***** TASK INPUTS
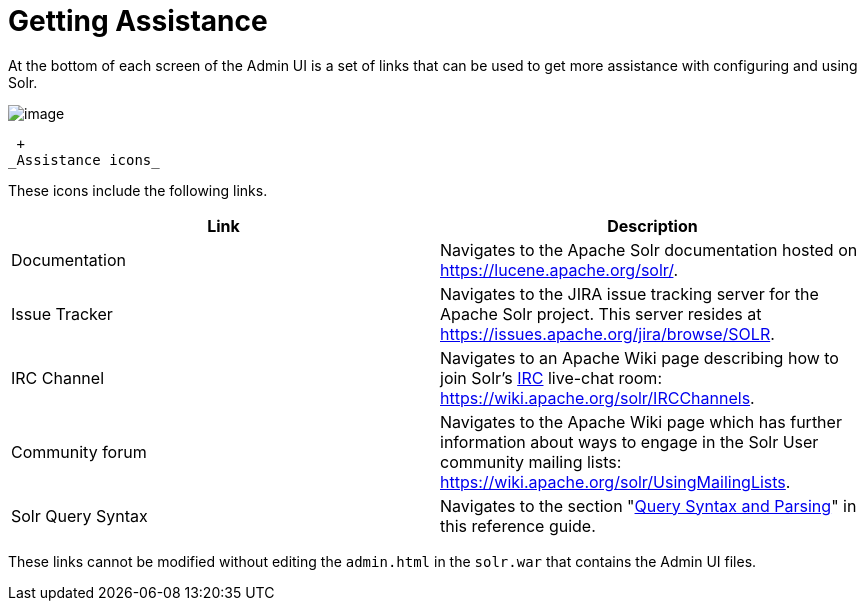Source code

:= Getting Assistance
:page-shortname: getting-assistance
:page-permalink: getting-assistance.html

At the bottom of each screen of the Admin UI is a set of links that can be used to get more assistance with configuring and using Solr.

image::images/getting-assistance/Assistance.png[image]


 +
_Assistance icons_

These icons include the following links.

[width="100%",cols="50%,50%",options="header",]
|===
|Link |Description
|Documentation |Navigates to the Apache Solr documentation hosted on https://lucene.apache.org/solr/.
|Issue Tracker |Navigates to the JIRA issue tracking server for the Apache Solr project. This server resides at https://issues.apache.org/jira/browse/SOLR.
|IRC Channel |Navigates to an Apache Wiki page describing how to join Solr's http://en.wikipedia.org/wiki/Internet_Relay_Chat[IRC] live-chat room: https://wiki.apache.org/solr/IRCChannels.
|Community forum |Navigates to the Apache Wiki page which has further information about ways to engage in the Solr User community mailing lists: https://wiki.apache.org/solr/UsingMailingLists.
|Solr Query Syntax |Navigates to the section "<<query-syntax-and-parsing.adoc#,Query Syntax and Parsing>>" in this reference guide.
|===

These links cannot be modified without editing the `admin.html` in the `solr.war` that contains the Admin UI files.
**********
Across the entries above, find the lines with the string "apache" and copy them.

|Documentation |Navigates to the Apache Solr documentation hosted on https://lucene.apache.org/solr/.
|Issue Tracker |Navigates to the JIRA issue tracking server for the Apache Solr project. This server resides at https://issues.apache.org/jira/browse/SOLR.
|IRC Channel |Navigates to an Apache Wiki page describing how to join Solr's http://en.wikipedia.org/wiki/Internet_Relay_Chat[IRC] live-chat room: https://wiki.apache.org/solr/IRCChannels.
|Community forum |Navigates to the Apache Wiki page which has further information about ways to engage in the Solr User community mailing lists: https://wiki.apache.org/solr/UsingMailingLists.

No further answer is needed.